▶ **Work order**: Your answer should consist of the lines in the following data that contain "artist".
[[ Data provided open ]]
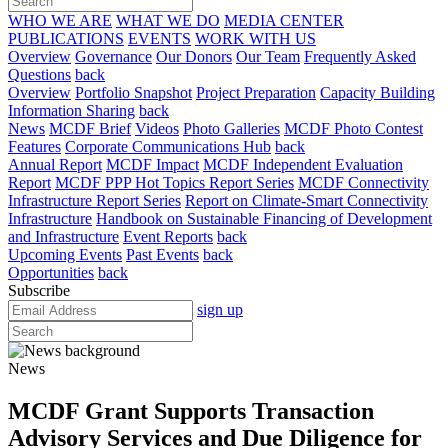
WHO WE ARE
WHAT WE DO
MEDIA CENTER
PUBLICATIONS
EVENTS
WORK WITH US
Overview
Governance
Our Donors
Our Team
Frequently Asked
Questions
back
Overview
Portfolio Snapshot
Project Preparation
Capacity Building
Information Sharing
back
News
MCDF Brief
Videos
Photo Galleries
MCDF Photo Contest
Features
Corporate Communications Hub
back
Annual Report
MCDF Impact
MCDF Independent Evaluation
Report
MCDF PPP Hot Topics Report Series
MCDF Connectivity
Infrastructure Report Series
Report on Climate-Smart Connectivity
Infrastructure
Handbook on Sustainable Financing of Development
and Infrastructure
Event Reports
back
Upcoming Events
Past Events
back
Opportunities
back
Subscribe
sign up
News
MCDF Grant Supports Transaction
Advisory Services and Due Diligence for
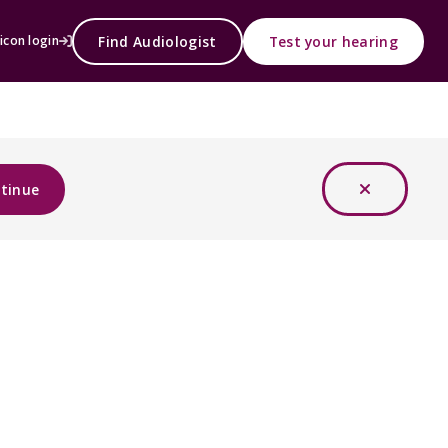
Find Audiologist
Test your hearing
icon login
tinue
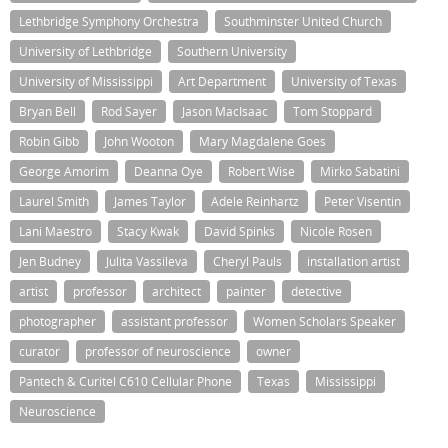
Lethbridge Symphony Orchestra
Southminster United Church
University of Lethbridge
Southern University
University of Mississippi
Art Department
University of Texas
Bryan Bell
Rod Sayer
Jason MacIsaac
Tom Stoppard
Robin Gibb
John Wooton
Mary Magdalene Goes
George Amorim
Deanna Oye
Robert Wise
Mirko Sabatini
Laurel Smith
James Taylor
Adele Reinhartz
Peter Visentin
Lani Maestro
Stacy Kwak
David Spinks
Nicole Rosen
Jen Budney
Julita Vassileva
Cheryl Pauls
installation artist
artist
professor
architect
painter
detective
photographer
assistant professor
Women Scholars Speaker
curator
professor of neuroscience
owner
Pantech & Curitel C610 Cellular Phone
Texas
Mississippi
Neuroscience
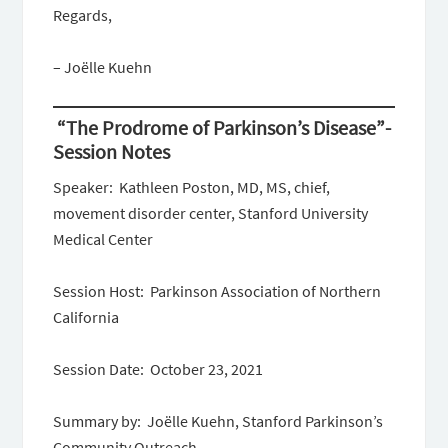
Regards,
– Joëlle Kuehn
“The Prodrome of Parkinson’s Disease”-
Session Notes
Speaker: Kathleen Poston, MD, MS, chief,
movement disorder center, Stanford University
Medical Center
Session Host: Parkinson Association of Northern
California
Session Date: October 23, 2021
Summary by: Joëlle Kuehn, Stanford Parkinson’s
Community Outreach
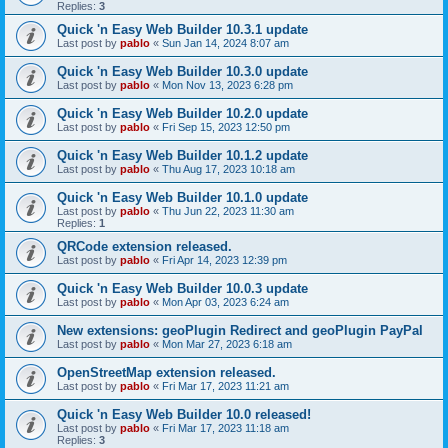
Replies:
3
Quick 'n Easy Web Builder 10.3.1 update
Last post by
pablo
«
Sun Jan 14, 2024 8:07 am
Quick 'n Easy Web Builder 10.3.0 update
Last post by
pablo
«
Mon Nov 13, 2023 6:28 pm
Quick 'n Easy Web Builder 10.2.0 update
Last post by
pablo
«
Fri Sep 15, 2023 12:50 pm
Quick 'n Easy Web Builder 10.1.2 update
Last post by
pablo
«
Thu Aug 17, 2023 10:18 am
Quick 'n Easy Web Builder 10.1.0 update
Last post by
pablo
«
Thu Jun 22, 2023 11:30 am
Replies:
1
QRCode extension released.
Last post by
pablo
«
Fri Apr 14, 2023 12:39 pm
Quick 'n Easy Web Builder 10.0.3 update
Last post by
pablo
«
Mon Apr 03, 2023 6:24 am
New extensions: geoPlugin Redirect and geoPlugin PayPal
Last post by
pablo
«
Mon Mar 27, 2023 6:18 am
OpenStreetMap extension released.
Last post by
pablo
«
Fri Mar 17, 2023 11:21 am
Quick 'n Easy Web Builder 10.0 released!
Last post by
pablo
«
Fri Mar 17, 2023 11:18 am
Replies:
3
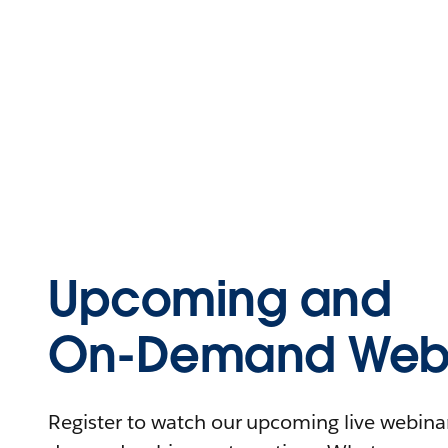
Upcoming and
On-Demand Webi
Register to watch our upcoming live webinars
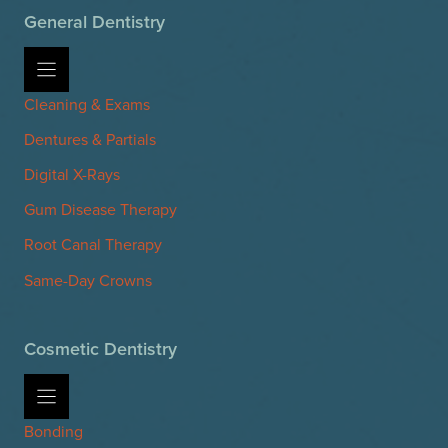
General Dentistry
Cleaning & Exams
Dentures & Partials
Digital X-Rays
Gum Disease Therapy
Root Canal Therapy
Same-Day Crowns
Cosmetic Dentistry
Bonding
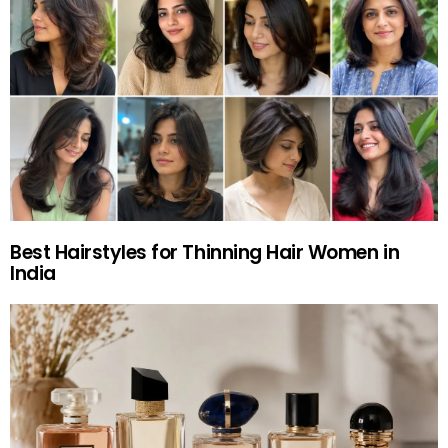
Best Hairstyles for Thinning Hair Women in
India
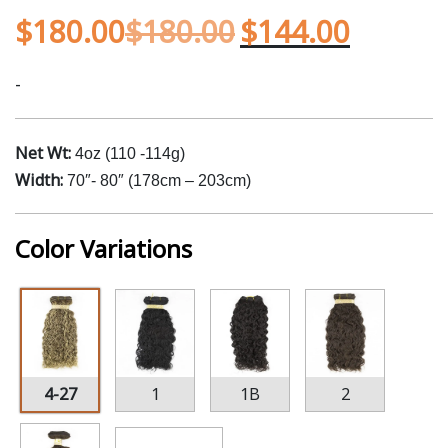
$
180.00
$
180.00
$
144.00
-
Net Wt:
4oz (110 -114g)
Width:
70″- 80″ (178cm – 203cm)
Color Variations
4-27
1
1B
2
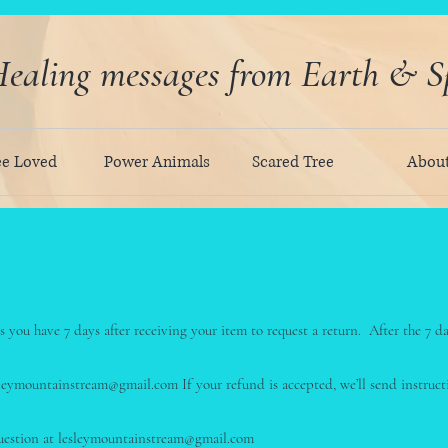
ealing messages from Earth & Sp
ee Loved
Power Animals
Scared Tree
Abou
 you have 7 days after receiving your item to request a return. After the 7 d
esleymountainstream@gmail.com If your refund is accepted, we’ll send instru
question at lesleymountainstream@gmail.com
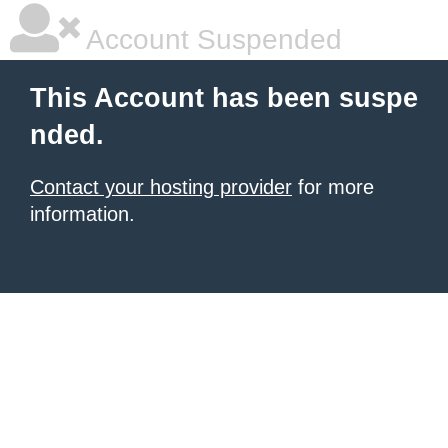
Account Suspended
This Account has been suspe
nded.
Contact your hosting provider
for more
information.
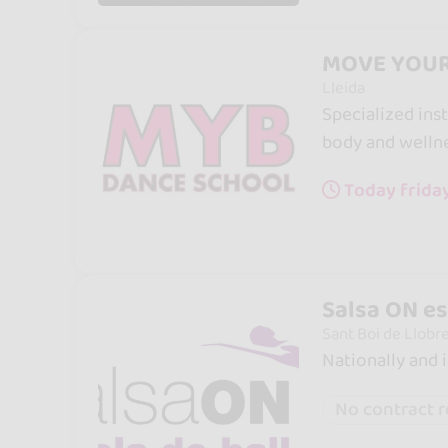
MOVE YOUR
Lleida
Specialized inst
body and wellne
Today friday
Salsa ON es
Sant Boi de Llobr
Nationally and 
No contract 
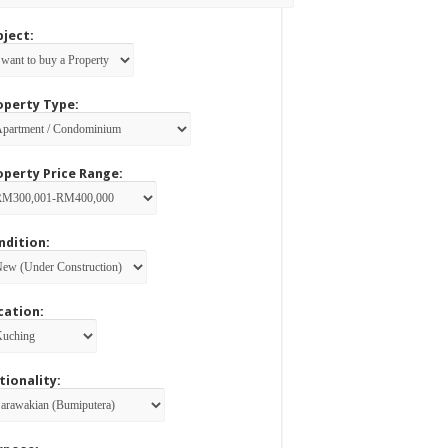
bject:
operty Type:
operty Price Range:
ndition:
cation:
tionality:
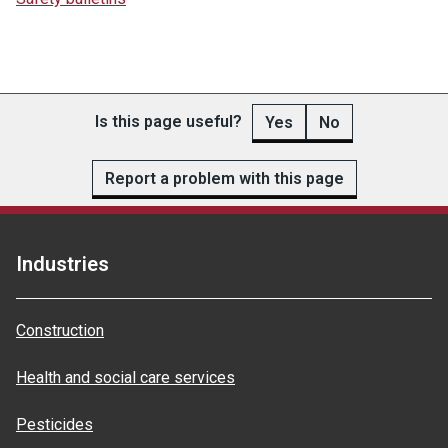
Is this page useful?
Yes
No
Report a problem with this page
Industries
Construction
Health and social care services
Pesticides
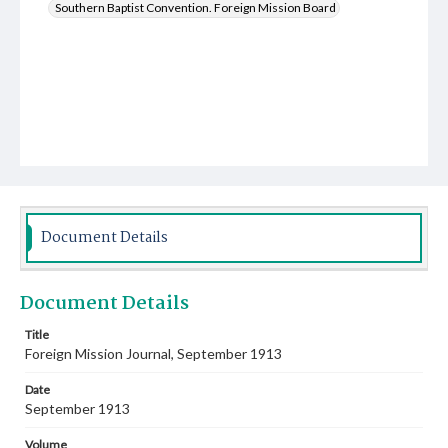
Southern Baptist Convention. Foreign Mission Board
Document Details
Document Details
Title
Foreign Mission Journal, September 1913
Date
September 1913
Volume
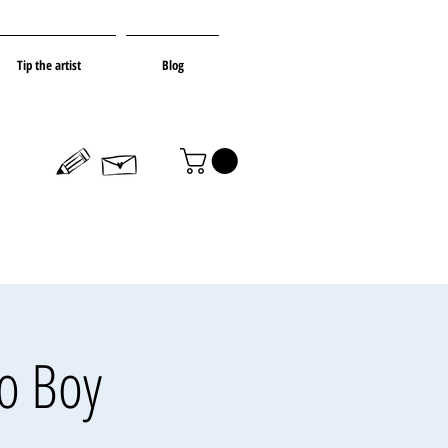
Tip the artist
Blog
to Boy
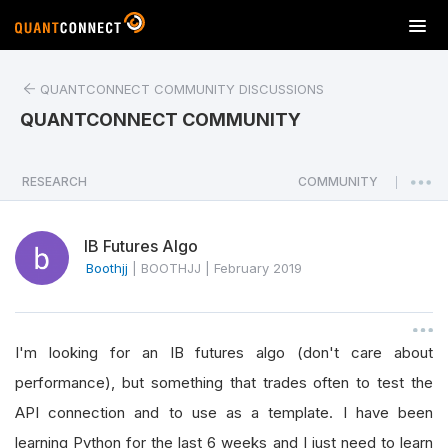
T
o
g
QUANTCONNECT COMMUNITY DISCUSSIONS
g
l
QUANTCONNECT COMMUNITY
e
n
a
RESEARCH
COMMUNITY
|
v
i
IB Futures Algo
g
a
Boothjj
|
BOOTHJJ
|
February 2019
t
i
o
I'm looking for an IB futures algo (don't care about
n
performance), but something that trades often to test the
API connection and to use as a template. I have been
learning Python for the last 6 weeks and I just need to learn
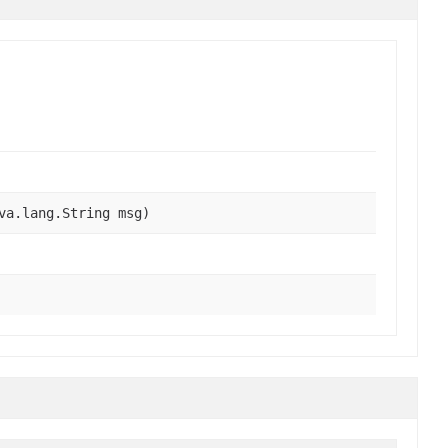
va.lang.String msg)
[[ Data provided closed ]]
▶ **Answer for the task**:
installation artist
artist
Tip the artist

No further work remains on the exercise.